Wednesday 1 February 2017

News from the American College of Cardiology - New Electrocardiograph by Mortara

In a much-anticipated release, Mortara Instrument released their new ELI 350 electrocardiograph. Much anticipated in the sense that it is the newest in a line of DICOM-ready carts that Mortara has produced and looks to be a strong contender in the diagnostic ECG space. Sporting the largest, most high resolution screen on the market, the units affordable price tag will certainly get noticed as well as hospitals budgets have less room for devices that dont produce a lot of revenue, especially those devices which are just warmed-up versions of previous models.



With a unique integrated wireless module, the unit can communicate with virtually any wireless network natively. The 17 display is high-resolution, yet durable and looks to be the brightest on the market. At the heart of the machine is the Mortara Veritas measurement algorithm, which is the same algorithm that the FDA uses to benchmark cardiac drug studies, that, amidst all of the hype of algorithm variants such as gender specificity from other manufacturers, sports some of the highest sensitivity/specificity statistics for infarct detection. The capability to send to DICOM systems such as Cerner CV Net, and more importantly, the ability to receive orders via Modality Worklist or HL7 makes the ELI 350  truly a unique specimen.

Mortara also unveiled the new ELI10 handheld ECG device which will be the first handheld acquisition device with DICOM output and ECG database integration. WIth integrated wireless networking, it has the unique ability to print unconfirmed reports at proximal defined laser printers based upon the location selected (ICU, ER, etc), that is if a printed page is required.
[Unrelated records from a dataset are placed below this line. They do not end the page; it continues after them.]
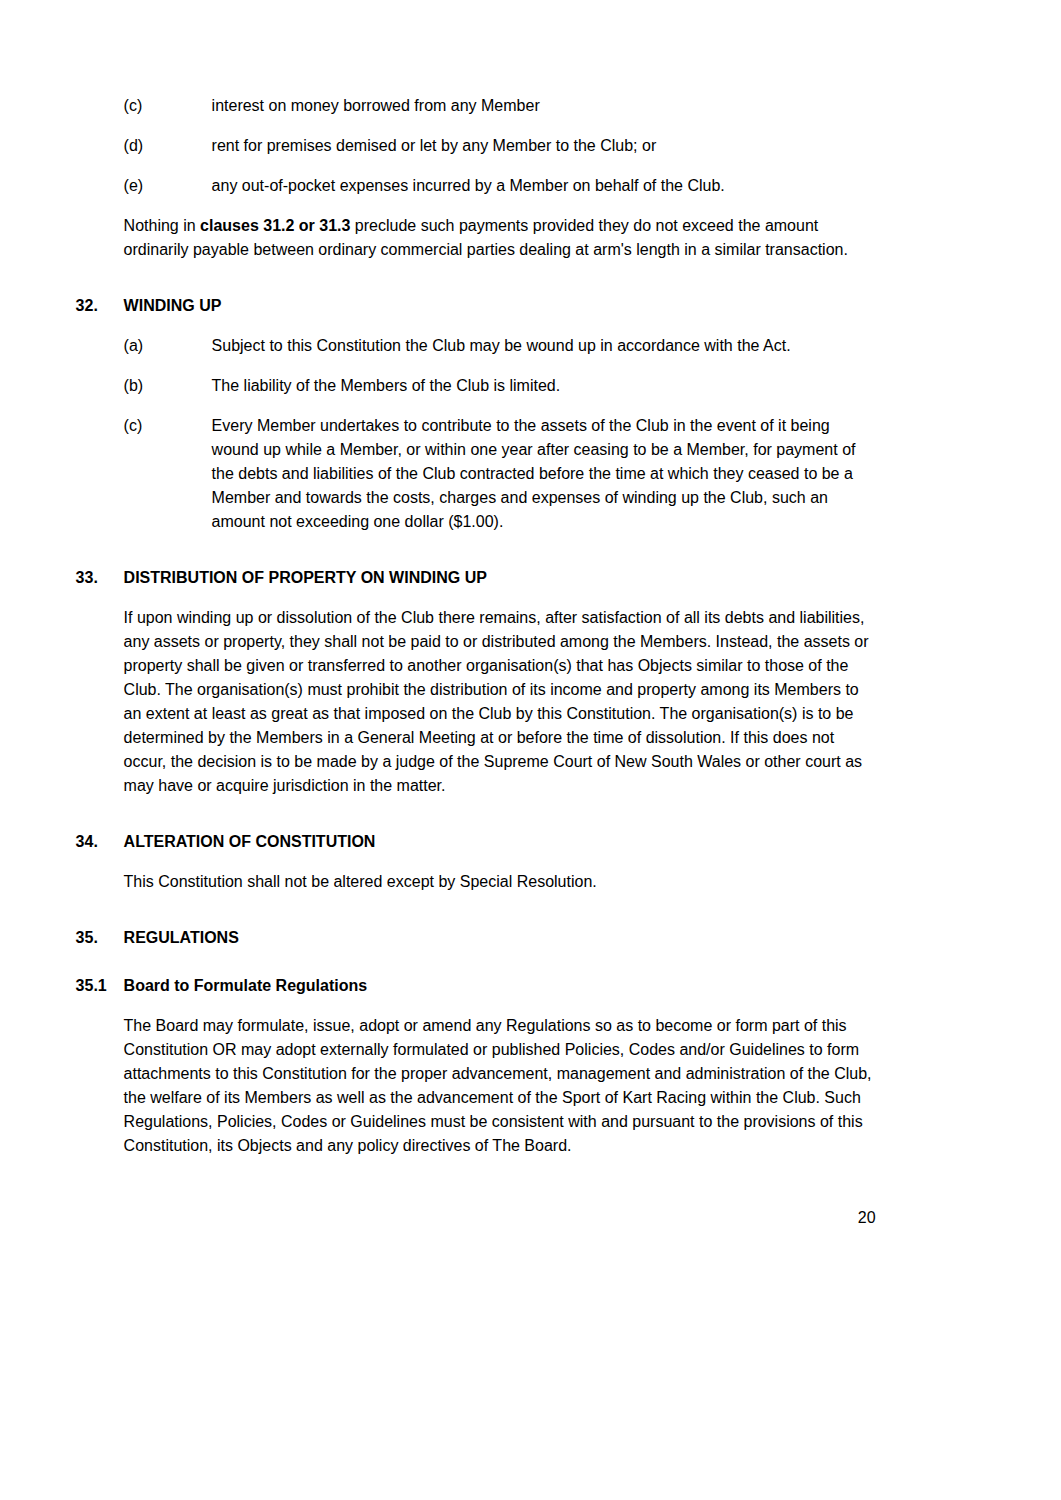(c) interest on money borrowed from any Member
(d) rent for premises demised or let by any Member to the Club; or
(e) any out-of-pocket expenses incurred by a Member on behalf of the Club.
Nothing in clauses 31.2 or 31.3 preclude such payments provided they do not exceed the amount ordinarily payable between ordinary commercial parties dealing at arm's length in a similar transaction.
32. WINDING UP
(a) Subject to this Constitution the Club may be wound up in accordance with the Act.
(b) The liability of the Members of the Club is limited.
(c) Every Member undertakes to contribute to the assets of the Club in the event of it being wound up while a Member, or within one year after ceasing to be a Member, for payment of the debts and liabilities of the Club contracted before the time at which they ceased to be a Member and towards the costs, charges and expenses of winding up the Club, such an amount not exceeding one dollar ($1.00).
33. DISTRIBUTION OF PROPERTY ON WINDING UP
If upon winding up or dissolution of the Club there remains, after satisfaction of all its debts and liabilities, any assets or property, they shall not be paid to or distributed among the Members. Instead, the assets or property shall be given or transferred to another organisation(s) that has Objects similar to those of the Club. The organisation(s) must prohibit the distribution of its income and property among its Members to an extent at least as great as that imposed on the Club by this Constitution. The organisation(s) is to be determined by the Members in a General Meeting at or before the time of dissolution. If this does not occur, the decision is to be made by a judge of the Supreme Court of New South Wales or other court as may have or acquire jurisdiction in the matter.
34. ALTERATION OF CONSTITUTION
This Constitution shall not be altered except by Special Resolution.
35. REGULATIONS
35.1 Board to Formulate Regulations
The Board may formulate, issue, adopt or amend any Regulations so as to become or form part of this Constitution OR may adopt externally formulated or published Policies, Codes and/or Guidelines to form attachments to this Constitution for the proper advancement, management and administration of the Club, the welfare of its Members as well as the advancement of the Sport of Kart Racing within the Club. Such Regulations, Policies, Codes or Guidelines must be consistent with and pursuant to the provisions of this Constitution, its Objects and any policy directives of The Board.
20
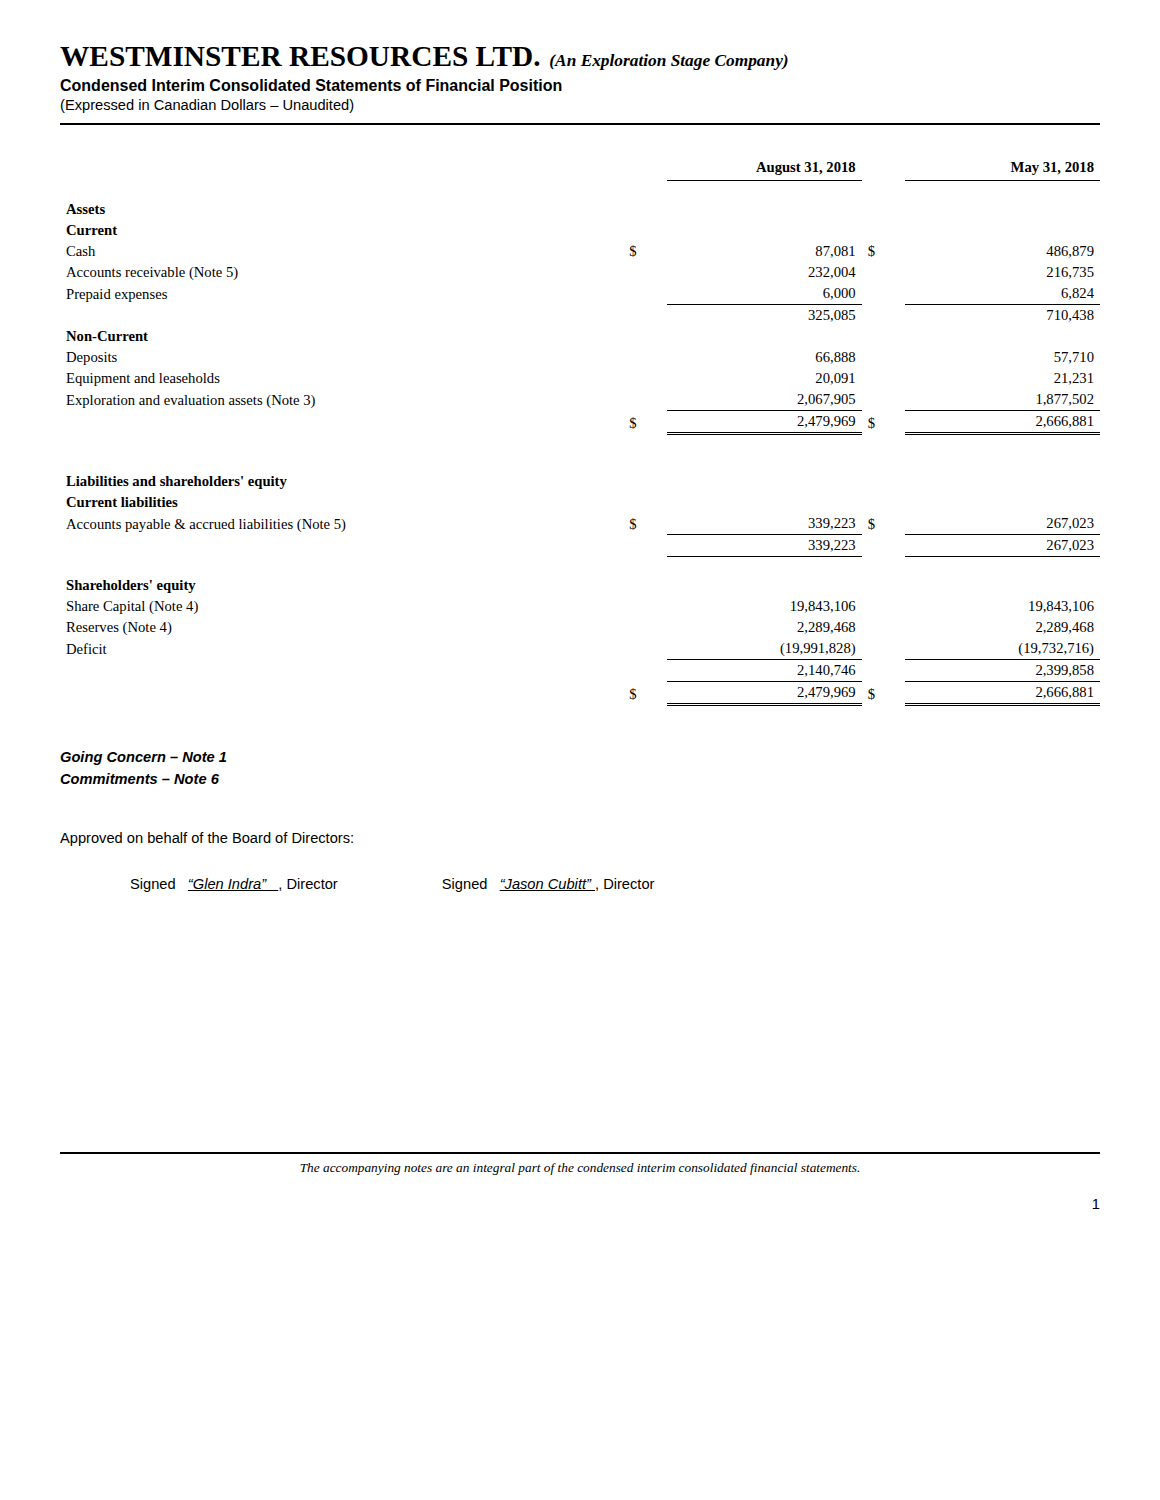WESTMINSTER RESOURCES LTD. (An Exploration Stage Company)
Condensed Interim Consolidated Statements of Financial Position
(Expressed in Canadian Dollars – Unaudited)
| | | August 31, 2018 | | May 31, 2018 |
| --- | --- | --- | --- | --- |
| Assets | | | | |
| Current | | | | |
| Cash | $ | 87,081 | $ | 486,879 |
| Accounts receivable (Note 5) | | 232,004 | | 216,735 |
| Prepaid expenses | | 6,000 | | 6,824 |
| | | 325,085 | | 710,438 |
| Non-Current | | | | |
| Deposits | | 66,888 | | 57,710 |
| Equipment and leaseholds | | 20,091 | | 21,231 |
| Exploration and evaluation assets (Note 3) | | 2,067,905 | | 1,877,502 |
| | $ | 2,479,969 | $ | 2,666,881 |
| Liabilities and shareholders' equity | | | | |
| Current liabilities | | | | |
| Accounts payable & accrued liabilities (Note 5) | $ | 339,223 | $ | 267,023 |
| | | 339,223 | | 267,023 |
| Shareholders' equity | | | | |
| Share Capital (Note 4) | | 19,843,106 | | 19,843,106 |
| Reserves (Note 4) | | 2,289,468 | | 2,289,468 |
| Deficit | | (19,991,828) | | (19,732,716) |
| | | 2,140,746 | | 2,399,858 |
| | $ | 2,479,969 | $ | 2,666,881 |
Going Concern – Note 1
Commitments – Note 6
Approved on behalf of the Board of Directors:
Signed “Glen Indra” , Director Signed “Jason Cubitt” , Director
The accompanying notes are an integral part of the condensed interim consolidated financial statements.
1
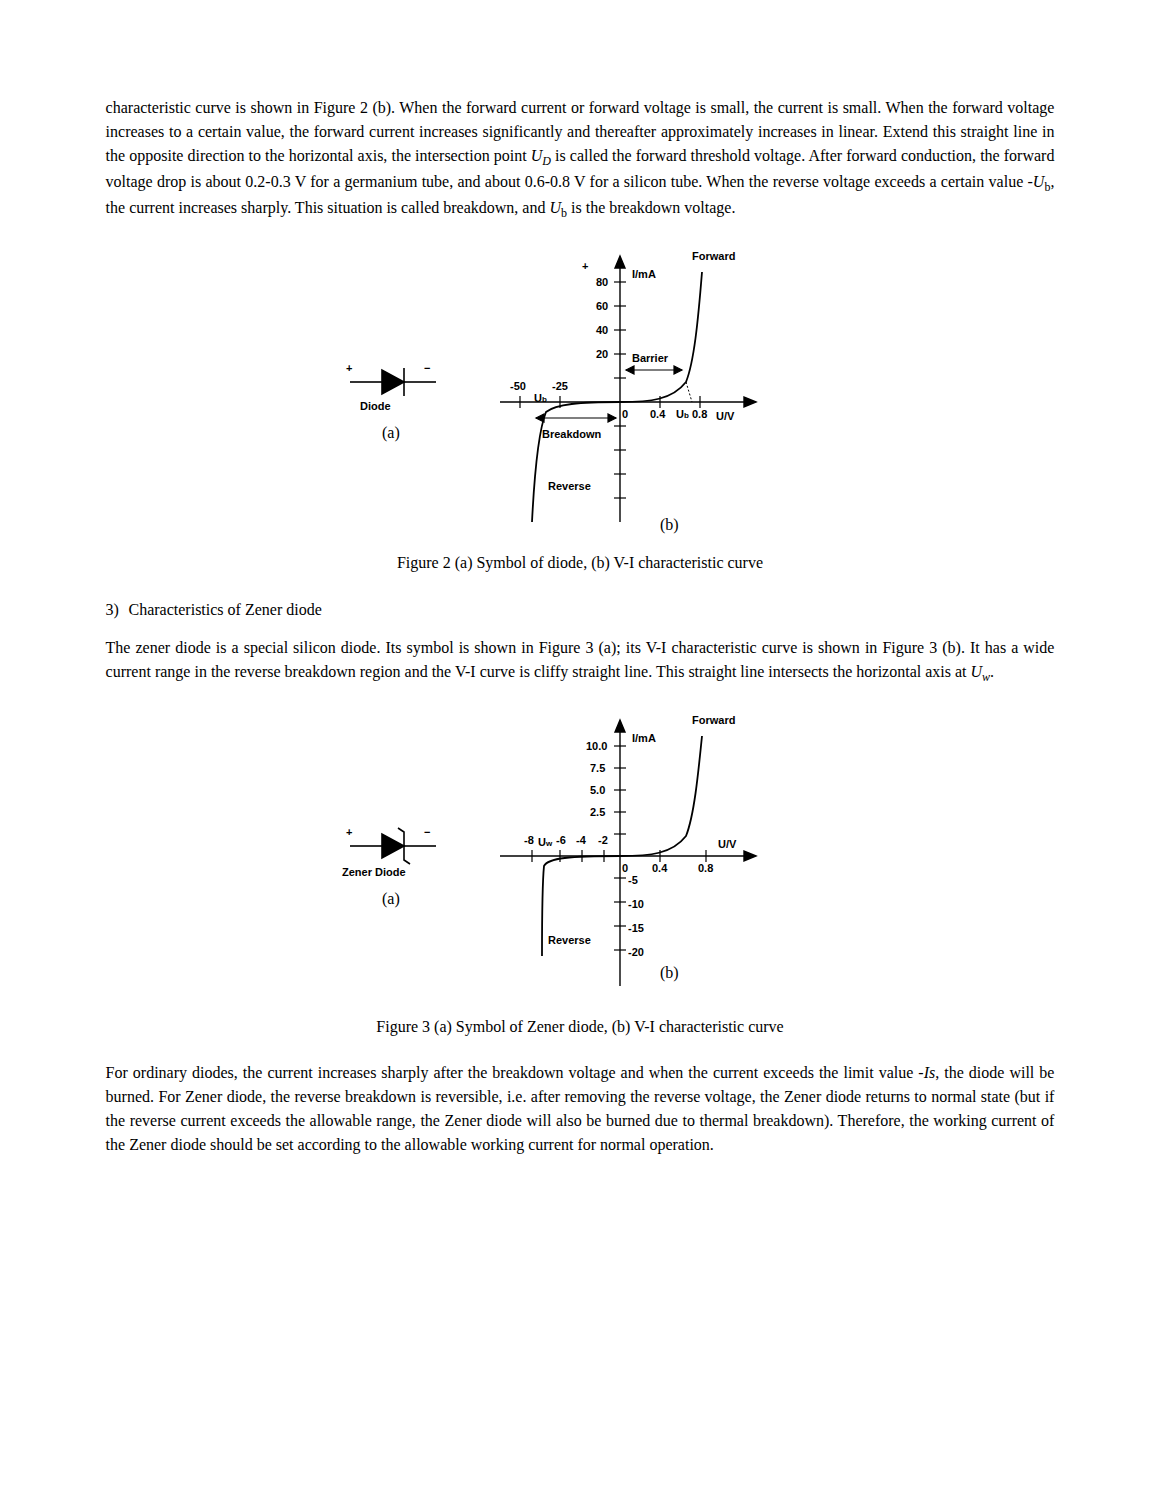characteristic curve is shown in Figure 2 (b). When the forward current or forward voltage is small, the current is small. When the forward voltage increases to a certain value, the forward current increases significantly and thereafter approximately increases in linear. Extend this straight line in the opposite direction to the horizontal axis, the intersection point UD is called the forward threshold voltage. After forward conduction, the forward voltage drop is about 0.2-0.3 V for a germanium tube, and about 0.6-0.8 V for a silicon tube. When the reverse voltage exceeds a certain value -Ub, the current increases sharply. This situation is called breakdown, and Ub is the breakdown voltage.
+ − Diode (a) 80 60 40 20 I/mA + -50 -25 0 0.4 0.8 Ub Ub U/V Barrier Breakdown Reverse Forward (b)
Figure 2 (a) Symbol of diode, (b) V-I characteristic curve
3) Characteristics of Zener diode
The zener diode is a special silicon diode. Its symbol is shown in Figure 3 (a); its V-I characteristic curve is shown in Figure 3 (b). It has a wide current range in the reverse breakdown region and the V-I curve is cliffy straight line. This straight line intersects the horizontal axis at Uw.
+ − Zener Diode (a) 10.0 7.5 5.0 2.5 I/mA -5 -10 -15 -20 -8 Uw -6 -4 -2 0 0.4 0.8 U/V Reverse Forward (b)
Figure 3 (a) Symbol of Zener diode, (b) V-I characteristic curve
For ordinary diodes, the current increases sharply after the breakdown voltage and when the current exceeds the limit value -Is, the diode will be burned. For Zener diode, the reverse breakdown is reversible, i.e. after removing the reverse voltage, the Zener diode returns to normal state (but if the reverse current exceeds the allowable range, the Zener diode will also be burned due to thermal breakdown). Therefore, the working current of the Zener diode should be set according to the allowable working current for normal operation.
Interestingly almost all of the existing ECG databases, MUSE, Tracemaster, Pyramis, etc. print all of the ECGs in a pile which are then dumped in the trash as the report is transcribed for the physician. This equates to several cases of paper each month that are basically tossed in the trash. The ELI 10 is truly a paradigm-changer in this regard allowing an EKG tech to travel from patient to patient quickly and comfortably to acquire ECGs and store directly to the patient record. Isnt this what weve all been demanding for all of these years?